Dernièrement, ses œuvres prennent un tournant plus directement social. Invité par l’Alliance française et le musée Biomuseo à Panama,il souhaitait à l’origine diffuser des vidéos de pêcheurs d’Arcachon et créer ainsi un échange d’usages avec les marins panaméens. Mais, une fois sur place, il fait face à une injustice crasse. La population locale est chassée par les promoteurs immobiliers à coup de grands buildings aux pieds sales. Crouzel change ses plans et dessine un portrait des habitants des quartiers populaires ; il les écoute décrire leurs conditions de vie, les filme au travail, les enregistre parler de l’écart entre ces immeubles de verre et le terrain de sport qu’on leur a « généreusement » construit, quand eux réclament une simple maison commune pour accueillir les enfants après l’école. L’artiste organise ensuite une projection sur ce terrain de basket, place publique par défaut. Les habitants sont venus en nombre écouter leur voix et celles de leurs collègues, alors que les enfants s’approprient l’image et dansent devant elle. C’est finalement un espace social de discussion et de rencontre que Crouzel a créé. Dans un second temps, les différentes vidéos – entretiens, projections publiques – sont mêlées et diffusées dans le Biomuseo, où l’homme laissé pour compte prend la parole parmi les animaux en voie d’extinction (Détection, 2015).
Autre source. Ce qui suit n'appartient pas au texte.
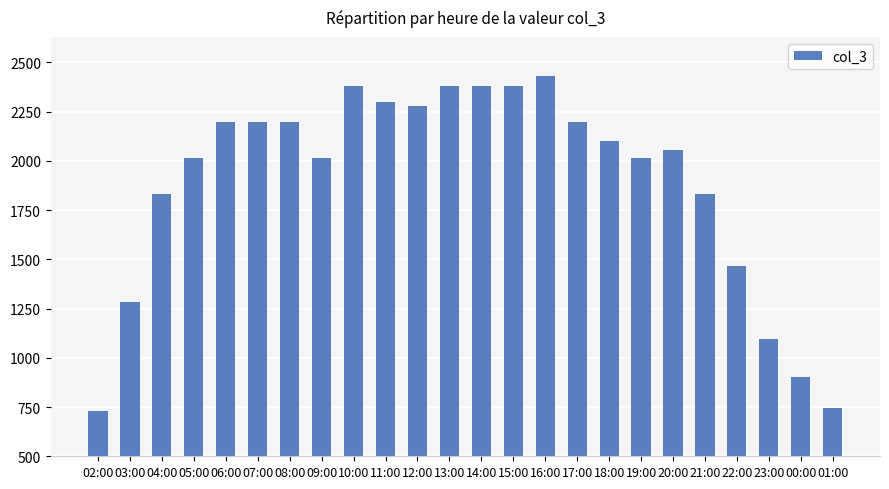

How many bars are there in total?

24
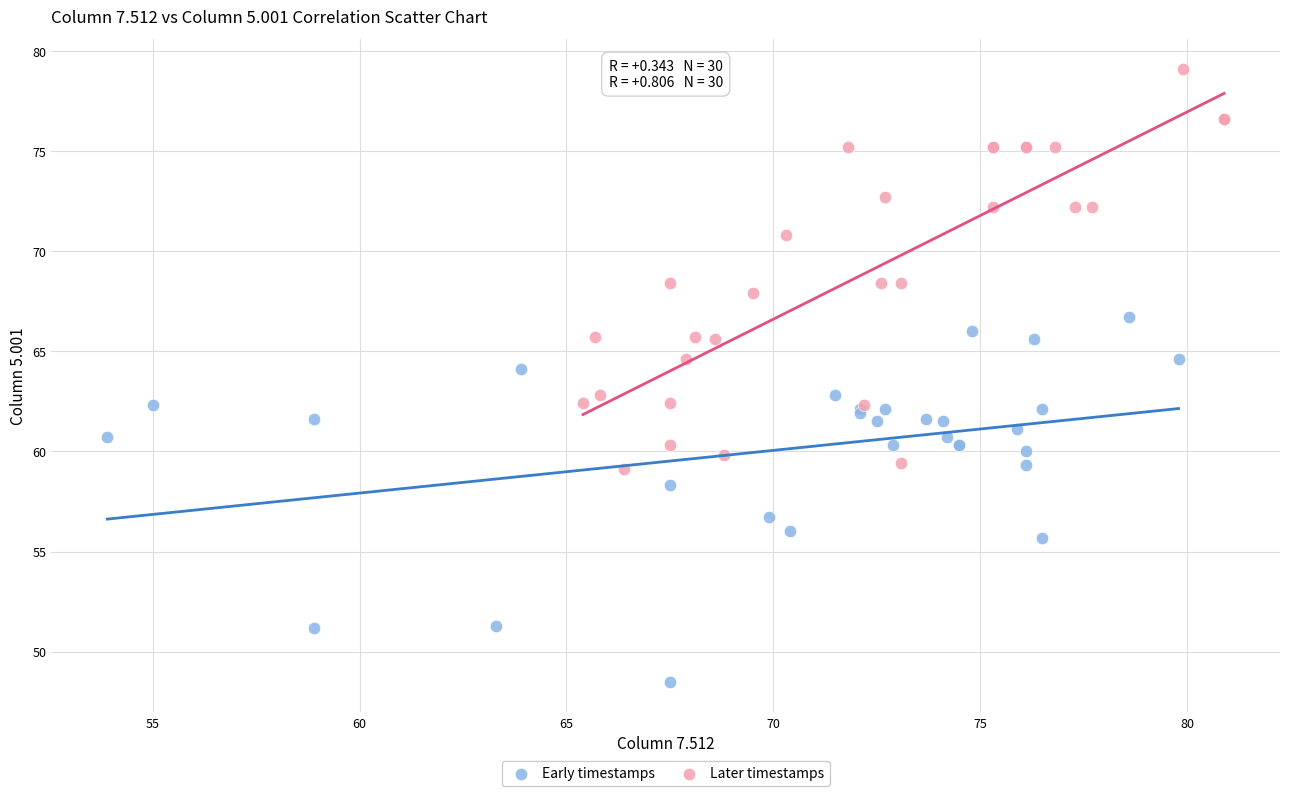

Which series reaches the minimum Y coordinate?

Early timestamps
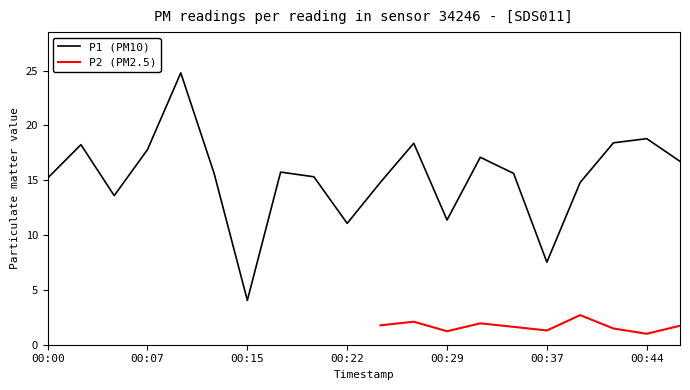

Is it true that the value at 2023-02-01T00:32:21 is 17.1?

True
C’est finalement tout un jeu d’échelles – sociales et dimensionnelles – qui s’opère dans le travail de Crouzel. L’individu oublié est projeté sur la place du village, la parole étouffée trouve voix au chapitre, la mauvaise herbe s’accroche à la façade, l’espace abandonné est illuminé. Le micro devient macro et l’invisible, spectaculaire. Peut-être que son œuvre n’est finalement qu’une lutte contre la disparition – des lieux comme des images, des hommes comme de leurs usages, des traces qu’ils laissent comme des souvenirs qui s’effacent.